• WHAT YOU ARE ASKED TO DO: For each line below that contains the word "Page", make a copy.

══ DATA EXTRACT ══

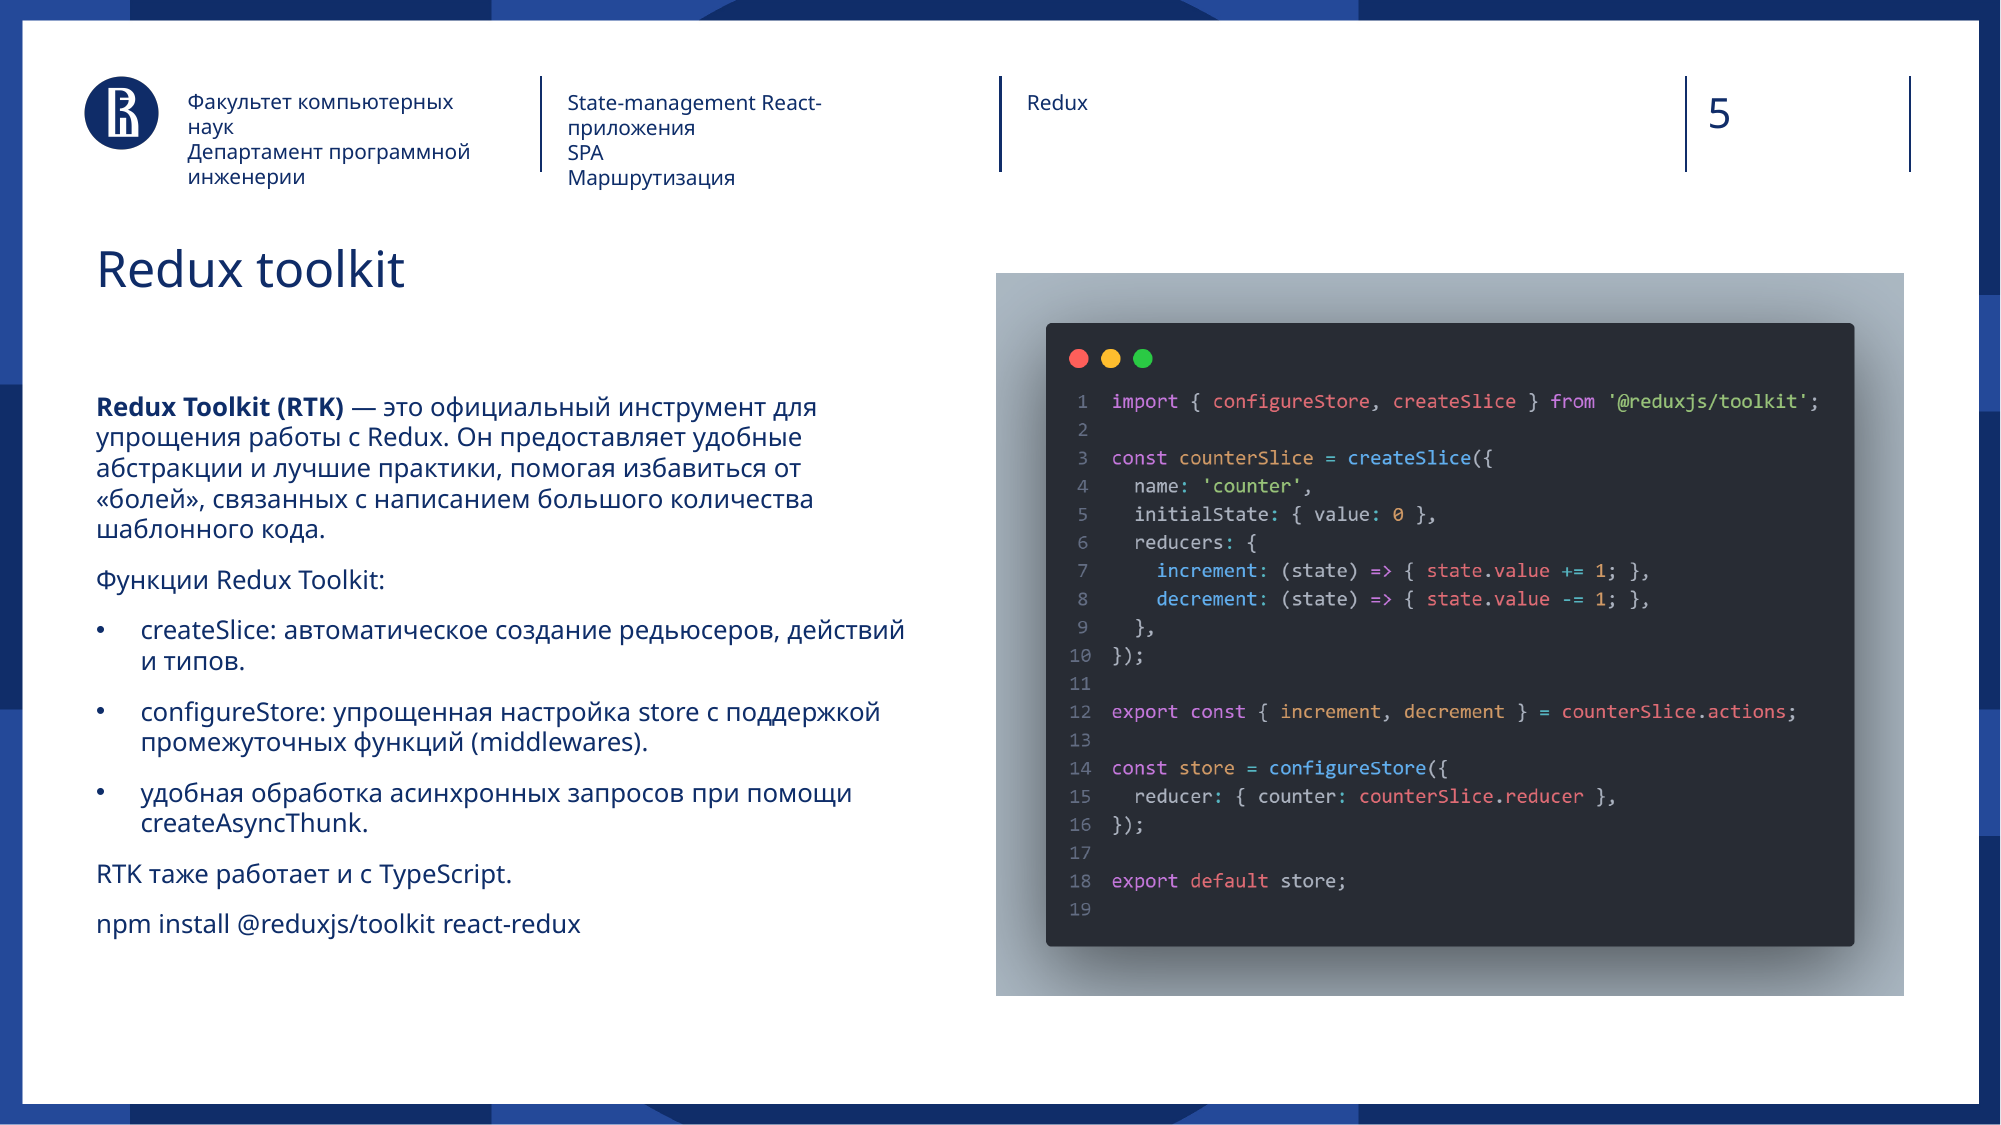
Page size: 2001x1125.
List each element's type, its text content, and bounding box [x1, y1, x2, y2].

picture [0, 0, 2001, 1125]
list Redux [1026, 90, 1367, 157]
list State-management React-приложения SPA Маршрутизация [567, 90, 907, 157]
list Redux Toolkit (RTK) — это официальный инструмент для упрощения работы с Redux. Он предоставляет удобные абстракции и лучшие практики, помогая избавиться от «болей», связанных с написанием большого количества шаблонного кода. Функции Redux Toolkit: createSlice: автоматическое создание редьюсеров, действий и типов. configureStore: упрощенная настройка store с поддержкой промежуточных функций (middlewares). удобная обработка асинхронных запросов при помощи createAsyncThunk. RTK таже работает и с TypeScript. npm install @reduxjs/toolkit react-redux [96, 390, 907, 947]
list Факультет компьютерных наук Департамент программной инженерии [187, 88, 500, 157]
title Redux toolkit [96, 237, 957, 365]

═══
══ DATA EXTRACT ══

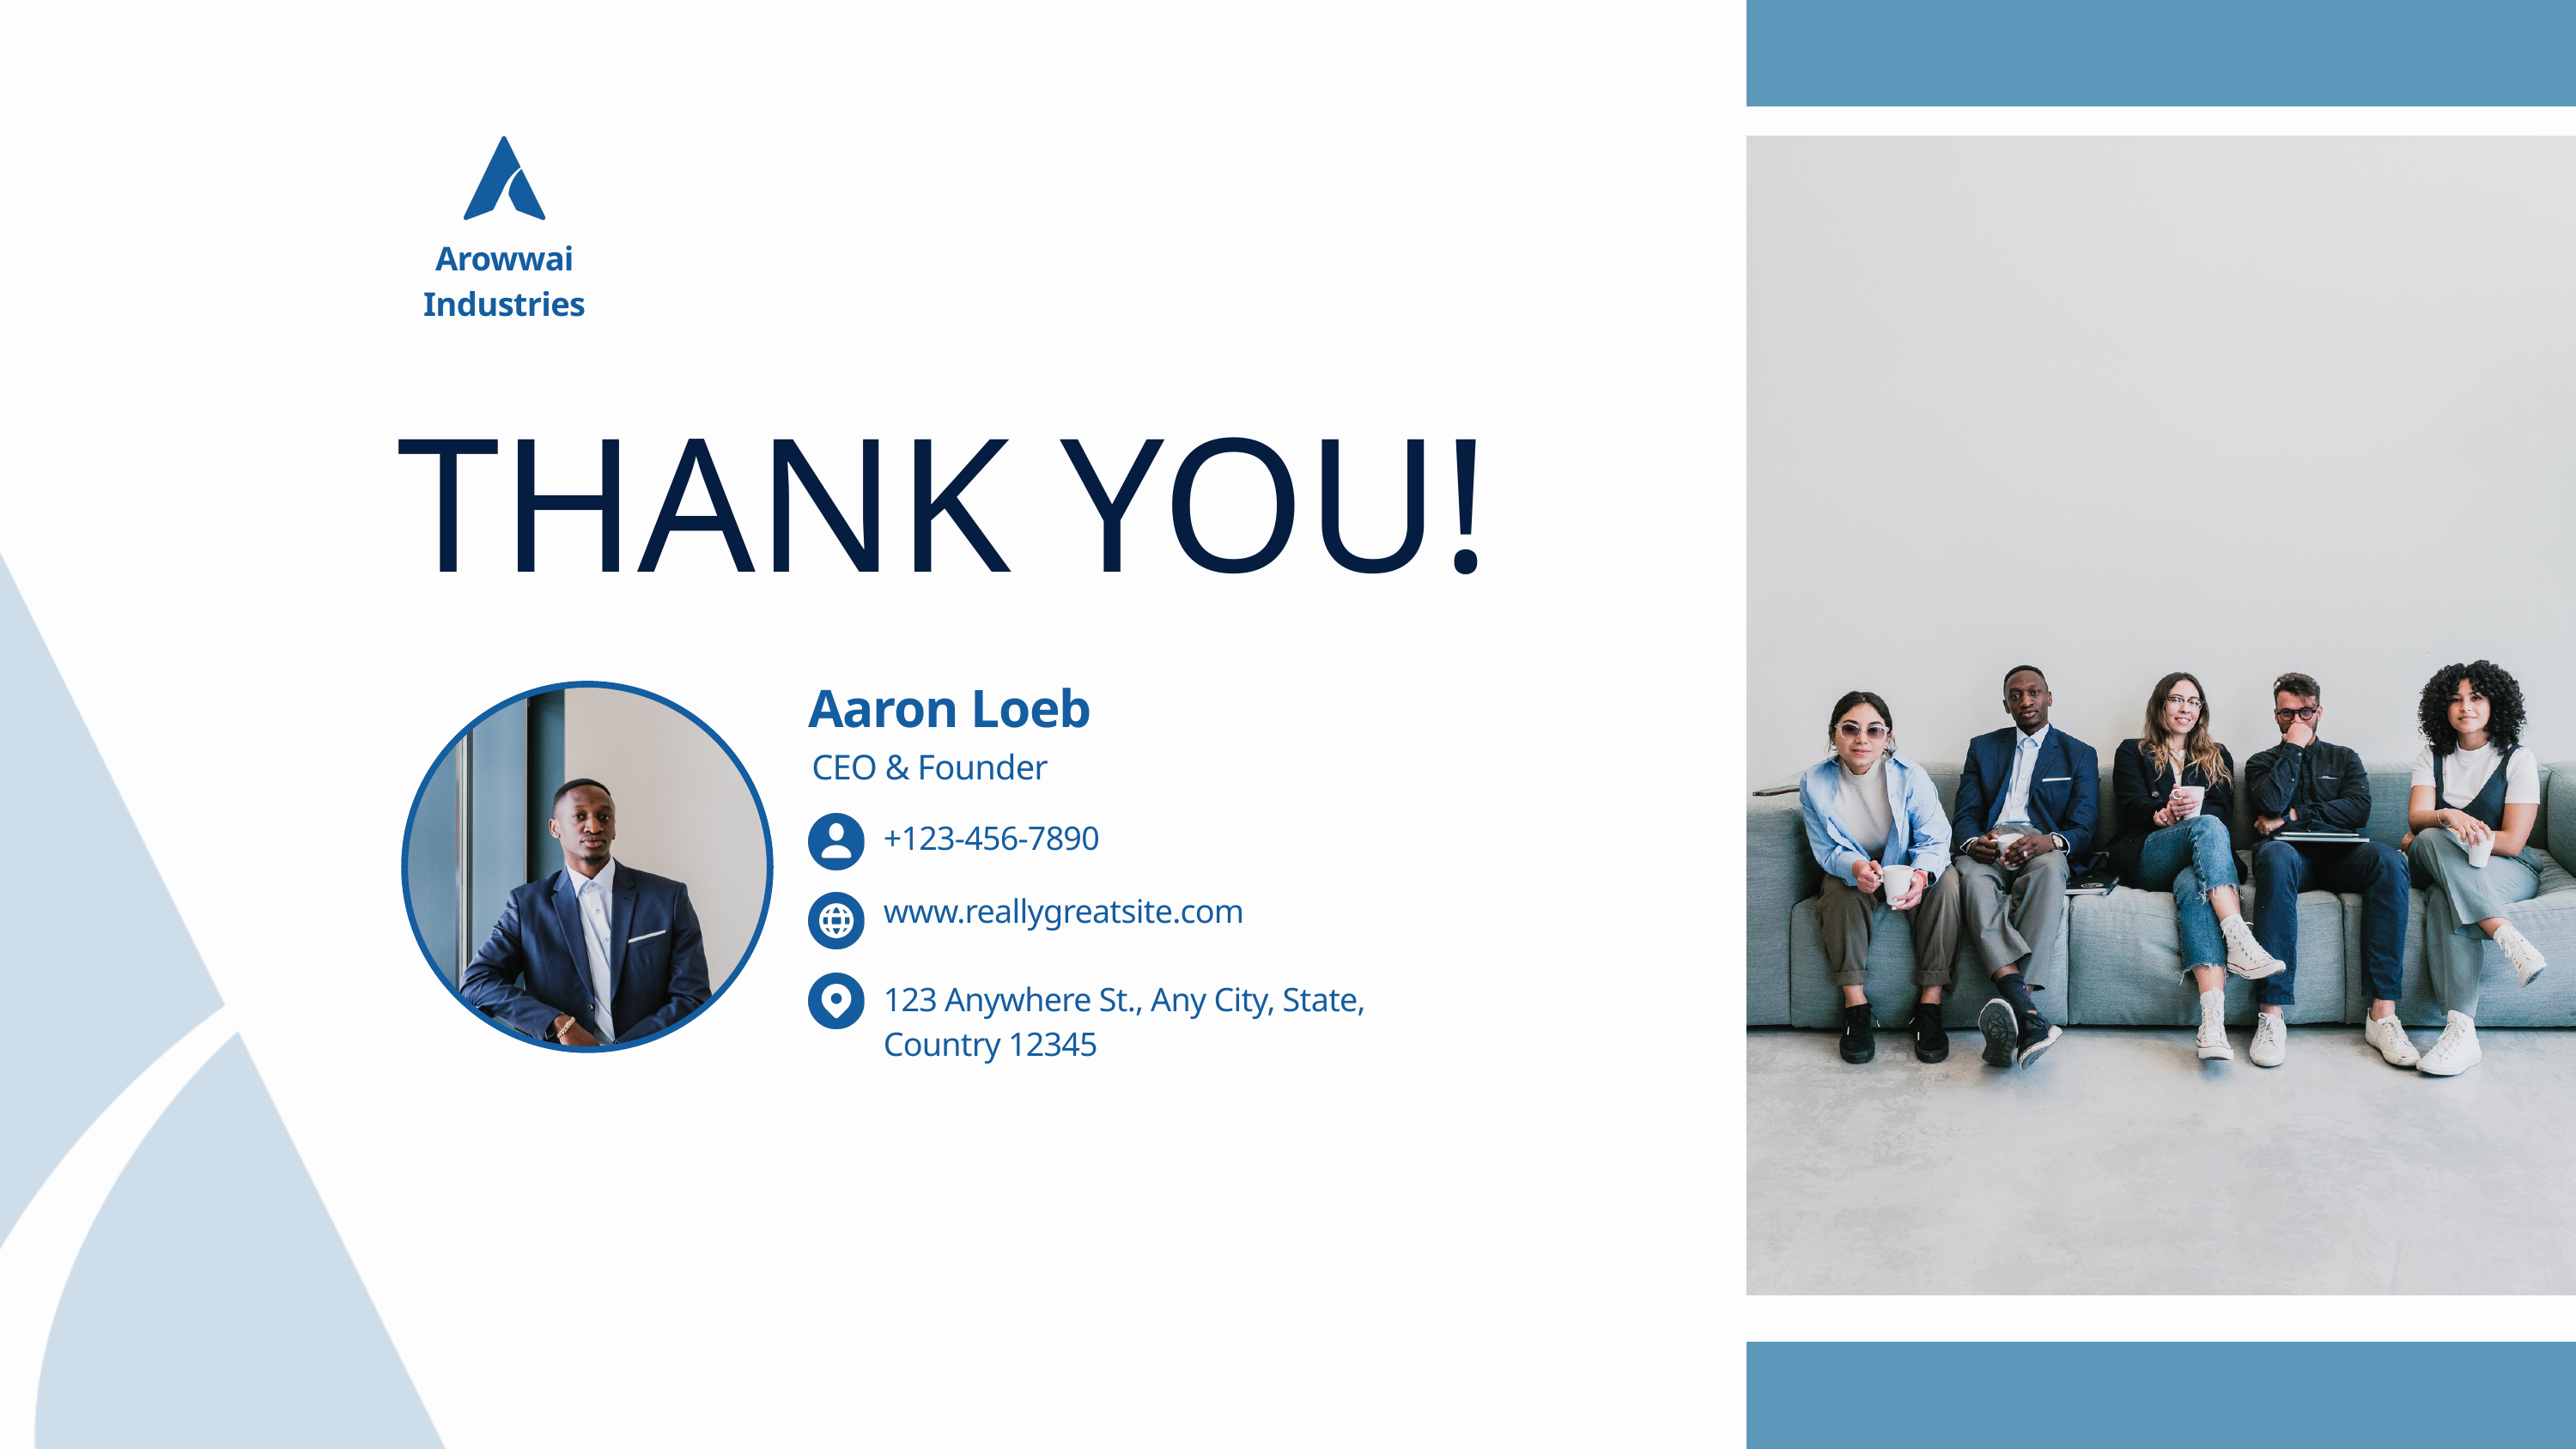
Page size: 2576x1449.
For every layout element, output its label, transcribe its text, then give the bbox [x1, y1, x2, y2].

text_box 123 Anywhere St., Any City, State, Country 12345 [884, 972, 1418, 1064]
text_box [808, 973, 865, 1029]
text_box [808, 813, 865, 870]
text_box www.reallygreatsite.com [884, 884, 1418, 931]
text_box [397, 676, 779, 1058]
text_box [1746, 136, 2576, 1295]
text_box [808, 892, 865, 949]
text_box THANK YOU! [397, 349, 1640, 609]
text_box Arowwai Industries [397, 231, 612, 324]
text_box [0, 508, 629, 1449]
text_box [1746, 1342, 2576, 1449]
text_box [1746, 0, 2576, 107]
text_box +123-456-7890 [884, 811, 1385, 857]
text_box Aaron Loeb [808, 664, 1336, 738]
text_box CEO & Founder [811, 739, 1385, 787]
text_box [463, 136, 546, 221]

═══

• EXERCISE ANSWER:
Page size: 2001x1125.
Page size: 2576x1449.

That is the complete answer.